■ **TEXT SHOWN**
::::

Instead, at the beginning of your scaling basis, you should focus on having specialists that understand your code from the ground up, and avoid trading speed for tools that will complicate the design-build-test process or introduce technical debt in the early days of your project.
Another key thing to avoid during early stages is trying solving problems that don’t move your business forward. Lots of people hear about awesome tool efforts at companies like Google, Facebook, or LinkedIn and want to emulate those companies by building their own custom tooling. But the only reason we and peer organizations build those tools is because we have hundreds or thousands of developers. The number of users and developers that make us have to do that custom tooling, not the other way around. Test Flight, Gradle, the IntelliJ IDE, and other simple tools will meet the majority of your needs while your development team is still small. If someone proposes some custom crazy tooling to address a common engineering problem, then it’s probably the wrong answer.
The performance tradeoffs with our technology stack were causing headaches on a daily basis. We needed to architect our server to make it more I/O friendly, and we needed to fix the testing and release pipeline. By Q3, we had already begun scaling our organization to expand our mobile user base and expand our platform availability. We were at 11 percent of traffic, launching on Android and HTML5-based mobile web and had increased our headcount to 10 engineers. We also switched from a process-based system (Rails) to an evented system (Node.js) for increased performance in handling requests from clients.

::::

■ **RECORD LIST**
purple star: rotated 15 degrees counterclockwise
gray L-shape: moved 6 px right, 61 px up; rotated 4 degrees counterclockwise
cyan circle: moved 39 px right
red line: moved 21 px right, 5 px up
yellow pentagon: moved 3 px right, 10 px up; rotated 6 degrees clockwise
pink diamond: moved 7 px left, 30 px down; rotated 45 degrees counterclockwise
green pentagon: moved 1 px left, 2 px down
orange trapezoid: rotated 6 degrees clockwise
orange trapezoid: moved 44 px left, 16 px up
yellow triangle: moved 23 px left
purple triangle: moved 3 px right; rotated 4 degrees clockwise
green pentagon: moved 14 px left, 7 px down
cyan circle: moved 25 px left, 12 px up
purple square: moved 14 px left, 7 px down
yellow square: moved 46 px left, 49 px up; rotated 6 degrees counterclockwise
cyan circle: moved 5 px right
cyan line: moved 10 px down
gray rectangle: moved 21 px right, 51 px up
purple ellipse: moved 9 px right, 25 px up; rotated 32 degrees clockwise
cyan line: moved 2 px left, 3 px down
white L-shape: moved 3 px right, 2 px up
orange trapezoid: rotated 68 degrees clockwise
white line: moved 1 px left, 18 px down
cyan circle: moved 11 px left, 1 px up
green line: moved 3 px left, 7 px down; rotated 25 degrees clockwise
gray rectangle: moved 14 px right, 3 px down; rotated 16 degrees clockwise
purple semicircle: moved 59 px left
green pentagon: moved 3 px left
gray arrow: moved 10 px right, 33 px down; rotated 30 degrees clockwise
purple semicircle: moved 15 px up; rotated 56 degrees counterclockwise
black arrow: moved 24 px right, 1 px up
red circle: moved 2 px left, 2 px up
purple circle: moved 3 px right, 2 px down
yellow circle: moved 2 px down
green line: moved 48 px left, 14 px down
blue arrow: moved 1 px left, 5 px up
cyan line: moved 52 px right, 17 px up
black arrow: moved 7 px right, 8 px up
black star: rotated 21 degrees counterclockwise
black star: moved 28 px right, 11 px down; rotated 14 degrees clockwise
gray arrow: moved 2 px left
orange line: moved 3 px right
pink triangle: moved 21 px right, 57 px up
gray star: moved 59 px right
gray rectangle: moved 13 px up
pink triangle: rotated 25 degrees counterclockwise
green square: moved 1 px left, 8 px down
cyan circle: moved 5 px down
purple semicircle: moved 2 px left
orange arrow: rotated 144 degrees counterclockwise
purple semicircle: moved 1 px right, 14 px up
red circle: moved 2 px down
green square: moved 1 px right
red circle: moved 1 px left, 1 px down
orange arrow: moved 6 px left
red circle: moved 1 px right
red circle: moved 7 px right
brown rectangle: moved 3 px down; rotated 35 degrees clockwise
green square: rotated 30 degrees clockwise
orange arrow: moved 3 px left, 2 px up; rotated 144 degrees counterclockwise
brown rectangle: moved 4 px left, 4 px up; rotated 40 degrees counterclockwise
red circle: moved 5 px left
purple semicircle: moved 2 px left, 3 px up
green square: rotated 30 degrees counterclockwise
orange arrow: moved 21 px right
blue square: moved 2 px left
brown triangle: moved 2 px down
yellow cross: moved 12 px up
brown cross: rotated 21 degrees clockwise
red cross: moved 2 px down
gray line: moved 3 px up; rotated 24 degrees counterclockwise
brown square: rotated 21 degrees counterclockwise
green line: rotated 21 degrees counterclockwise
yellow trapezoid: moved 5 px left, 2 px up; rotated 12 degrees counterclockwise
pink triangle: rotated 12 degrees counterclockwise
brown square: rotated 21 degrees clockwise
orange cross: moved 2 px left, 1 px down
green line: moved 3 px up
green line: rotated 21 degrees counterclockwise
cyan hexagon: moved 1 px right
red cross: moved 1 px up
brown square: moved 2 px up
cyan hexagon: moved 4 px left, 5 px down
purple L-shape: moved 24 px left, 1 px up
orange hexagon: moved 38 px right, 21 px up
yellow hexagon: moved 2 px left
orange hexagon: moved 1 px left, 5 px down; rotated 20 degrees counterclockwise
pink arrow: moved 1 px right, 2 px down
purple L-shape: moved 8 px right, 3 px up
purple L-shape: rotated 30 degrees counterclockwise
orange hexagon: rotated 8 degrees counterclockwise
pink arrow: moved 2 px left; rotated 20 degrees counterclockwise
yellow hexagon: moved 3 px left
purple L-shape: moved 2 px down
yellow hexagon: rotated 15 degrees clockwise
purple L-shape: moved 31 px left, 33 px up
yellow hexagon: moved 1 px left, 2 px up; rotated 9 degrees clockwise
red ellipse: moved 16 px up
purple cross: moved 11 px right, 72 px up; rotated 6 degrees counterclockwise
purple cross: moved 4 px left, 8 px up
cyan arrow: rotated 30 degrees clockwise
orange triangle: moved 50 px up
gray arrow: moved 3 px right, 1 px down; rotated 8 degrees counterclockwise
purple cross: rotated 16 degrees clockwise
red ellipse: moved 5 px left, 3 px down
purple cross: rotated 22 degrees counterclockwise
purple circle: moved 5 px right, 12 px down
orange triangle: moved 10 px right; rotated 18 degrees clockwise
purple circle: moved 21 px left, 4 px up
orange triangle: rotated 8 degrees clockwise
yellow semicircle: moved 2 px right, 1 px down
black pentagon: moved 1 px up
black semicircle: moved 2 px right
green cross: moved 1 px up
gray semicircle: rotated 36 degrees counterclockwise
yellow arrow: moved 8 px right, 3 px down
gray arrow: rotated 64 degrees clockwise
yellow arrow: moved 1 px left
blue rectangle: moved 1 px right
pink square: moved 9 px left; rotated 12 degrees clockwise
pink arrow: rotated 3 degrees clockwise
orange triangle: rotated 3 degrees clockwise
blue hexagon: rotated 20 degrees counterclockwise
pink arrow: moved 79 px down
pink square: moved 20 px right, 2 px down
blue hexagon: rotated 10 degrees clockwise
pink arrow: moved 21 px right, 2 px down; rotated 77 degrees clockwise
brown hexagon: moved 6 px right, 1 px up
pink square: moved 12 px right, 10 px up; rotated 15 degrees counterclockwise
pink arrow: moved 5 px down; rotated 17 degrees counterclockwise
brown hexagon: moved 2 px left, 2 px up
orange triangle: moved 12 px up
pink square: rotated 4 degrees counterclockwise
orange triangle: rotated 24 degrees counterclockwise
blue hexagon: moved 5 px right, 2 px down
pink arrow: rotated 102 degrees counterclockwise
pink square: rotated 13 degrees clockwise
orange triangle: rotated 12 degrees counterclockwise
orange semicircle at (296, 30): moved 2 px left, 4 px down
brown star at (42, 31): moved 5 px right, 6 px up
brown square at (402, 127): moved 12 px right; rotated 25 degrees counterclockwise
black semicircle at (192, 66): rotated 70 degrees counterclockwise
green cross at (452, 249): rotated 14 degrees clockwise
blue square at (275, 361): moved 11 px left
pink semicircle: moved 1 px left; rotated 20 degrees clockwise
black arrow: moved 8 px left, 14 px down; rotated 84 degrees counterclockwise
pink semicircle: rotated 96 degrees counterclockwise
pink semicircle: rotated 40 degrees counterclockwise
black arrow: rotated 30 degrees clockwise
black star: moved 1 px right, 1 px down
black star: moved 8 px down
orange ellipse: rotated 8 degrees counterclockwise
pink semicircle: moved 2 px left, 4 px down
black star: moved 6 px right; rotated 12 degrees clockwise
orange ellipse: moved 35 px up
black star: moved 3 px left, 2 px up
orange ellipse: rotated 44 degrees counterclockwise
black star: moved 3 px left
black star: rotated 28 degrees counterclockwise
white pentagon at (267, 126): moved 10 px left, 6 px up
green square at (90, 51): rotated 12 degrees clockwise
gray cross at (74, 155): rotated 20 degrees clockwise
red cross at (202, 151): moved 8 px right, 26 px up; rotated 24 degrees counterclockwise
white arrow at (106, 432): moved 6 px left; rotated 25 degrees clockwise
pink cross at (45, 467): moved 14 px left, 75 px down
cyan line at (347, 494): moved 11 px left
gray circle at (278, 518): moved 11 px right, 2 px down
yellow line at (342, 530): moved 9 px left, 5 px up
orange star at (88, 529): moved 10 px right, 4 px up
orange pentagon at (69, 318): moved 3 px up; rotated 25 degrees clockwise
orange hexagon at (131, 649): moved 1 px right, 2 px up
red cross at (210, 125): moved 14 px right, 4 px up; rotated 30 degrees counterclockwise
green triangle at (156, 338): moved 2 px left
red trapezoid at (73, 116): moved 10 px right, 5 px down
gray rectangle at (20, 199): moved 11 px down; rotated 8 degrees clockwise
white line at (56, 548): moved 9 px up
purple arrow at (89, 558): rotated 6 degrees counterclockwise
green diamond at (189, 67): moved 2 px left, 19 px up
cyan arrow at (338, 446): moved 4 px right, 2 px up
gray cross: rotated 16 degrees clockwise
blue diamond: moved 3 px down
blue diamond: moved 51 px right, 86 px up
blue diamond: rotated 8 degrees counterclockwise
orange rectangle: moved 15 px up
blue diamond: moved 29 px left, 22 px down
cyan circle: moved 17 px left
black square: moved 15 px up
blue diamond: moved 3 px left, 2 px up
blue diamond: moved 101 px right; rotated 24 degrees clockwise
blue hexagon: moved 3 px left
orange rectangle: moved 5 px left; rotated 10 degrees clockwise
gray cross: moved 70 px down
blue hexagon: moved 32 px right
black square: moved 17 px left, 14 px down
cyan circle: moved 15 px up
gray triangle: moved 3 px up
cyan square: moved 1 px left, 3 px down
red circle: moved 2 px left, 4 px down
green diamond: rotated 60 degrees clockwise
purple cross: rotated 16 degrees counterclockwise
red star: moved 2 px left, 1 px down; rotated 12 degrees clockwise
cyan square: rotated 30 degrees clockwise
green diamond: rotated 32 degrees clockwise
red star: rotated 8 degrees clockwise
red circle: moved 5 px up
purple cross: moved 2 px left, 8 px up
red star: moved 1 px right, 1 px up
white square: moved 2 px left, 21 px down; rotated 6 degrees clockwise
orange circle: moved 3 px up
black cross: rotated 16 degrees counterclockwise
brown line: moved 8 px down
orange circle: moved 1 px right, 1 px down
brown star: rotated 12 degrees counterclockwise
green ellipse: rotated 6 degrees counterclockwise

::::

■ **WORK TO COMPLETE**
• 1. Answer these questions using the text on scaling a mobile engineering team:
(a) Which tools does it name as meeting most needs while a development team is still small?
(b) What percent of traffic had been reached by Q3?
(c) What kind of system did the team switch to for better performance when handling client requests?
• 2. Write out the passage of the text on scaling a mobile engineering team between "Another key thing" and "the wrong answer.", inclusive.
The data shown here has no connection to the text on scaling a mobile engineering team.

■ **PER-TASK ANSWERS**
• 1.
(a) Test Flight, Gradle, and the IntelliJ IDE
(b) 11 percent
(c) An evented system, Node.js

• 2.
Another key thing to avoid during early stages is trying solving problems that don’t move your business forward. Lots of people hear about awesome tool efforts at companies like Google, Facebook, or LinkedIn and want to emulate those companies by building their own custom tooling. But the only reason we and peer organizations build those tools is because we have hundreds or thousands of developers. The number of users and developers that make us have to do that custom tooling, not the other way around. Test Flight, Gradle, the IntelliJ IDE, and other simple tools will meet the majority of your needs while your development team is still small. If someone proposes some custom crazy tooling to address a common engineering problem, then it’s probably the wrong answer.